Phantom Space has placed an order for 200+ rocket engines from Ursa Major, the two startups announced this week. Reading the fine print:
- Ursa will supply Phantom with 5,000-lb thrust Hadley engines that are already coming off of the production line, and Ripleys, which will have an order of magnitude more thrust.
- Phantom will use the engines in Daytona and Laguna, two launchers it is developing.
- The contract runs through 2026. As for how much of a deposit Phantom put down, all we can say is ¯\_(ツ)_/¯
We chatted with Ursa CEO Joe Laurienti last month about ramping production and recruiting, so now we’ll turn our focus to the other side of this deal.
The latest from Phantom
“We see no blockage getting to orbit next year,” Phantom CEO Jim Cantrell recently told Payload.
- Beyond launch: Phantom bills itself as a “space applications company,” since it is also focused on building others’ spacecraft and constellations.
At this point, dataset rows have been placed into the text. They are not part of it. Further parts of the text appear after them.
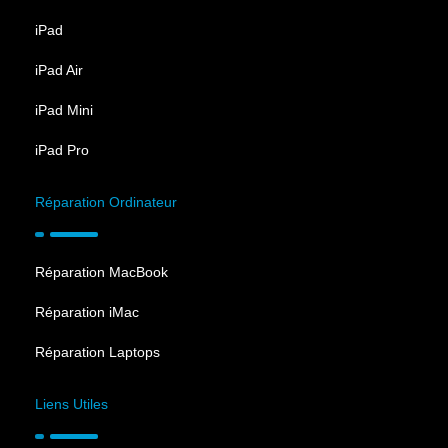
iPad
iPad Air
iPad Mini
iPad Pro
Réparation Ordinateur
Réparation MacBook
Réparation iMac
Réparation Laptops
Liens Utiles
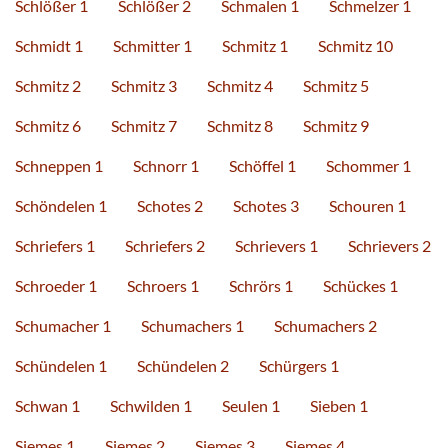
Schlößer 1
Schlößer 2
Schmalen 1
Schmelzer 1
Schmidt 1
Schmitter 1
Schmitz 1
Schmitz 10
Schmitz 2
Schmitz 3
Schmitz 4
Schmitz 5
Schmitz 6
Schmitz 7
Schmitz 8
Schmitz 9
Schneppen 1
Schnorr 1
Schöffel 1
Schommer 1
Schöndelen 1
Schotes 2
Schotes 3
Schouren 1
Schriefers 1
Schriefers 2
Schrievers 1
Schrievers 2
Schroeder 1
Schroers 1
Schrörs 1
Schückes 1
Schumacher 1
Schumachers 1
Schumachers 2
Schündelen 1
Schündelen 2
Schürgers 1
Schwan 1
Schwilden 1
Seulen 1
Sieben 1
Siemes 1
Siemes 2
Siemes 3
Siemes 4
Since its inception, Phantom has had its “hands on, in, or around” multiple satellites, has signed four contracts for spacecraft design/build, and is in talks to launch ~40 payloads, Cantrell said.
- The backstory: Since the margins are tiny in launch, other rocket makers have “backed into” satellite-making as a means of bolstering their bottom line, Cantrell said. Phantom, on the contrary, focused on the satellite segment from the get-go.
- Business model: “We don’t need to make money solely on launch services nor fly 300–400 times a year to make our business case close,” Cantrell said. “We can get cash-flow positive at 20 launches a year since we generally are projecting strong profit margins of 25-30% at those flight rates.”
- Recruiting: Phantom has found it easier to recruit satellite engineers and specialists (vis-a-vis rocket scientists). It currently employs 35.
Raising for rockets: Cantrell and his cofounders optimized for capital efficiency “because we thought we’d have a hell of a time raising money. I thought the markets were tapped out on launch. I was so wrong on that, as wrong as you get.”
Now, Phantom is raising a Series B. The company is targeting a hotfire test for June. For Phantom’s next big test, a 2023 orbital launch, Daytona is set to lift off from Vandenberg to a polar orbit. Subsequent missions, if everything goes to plan, will launch from the Cape to low-inclination orbits.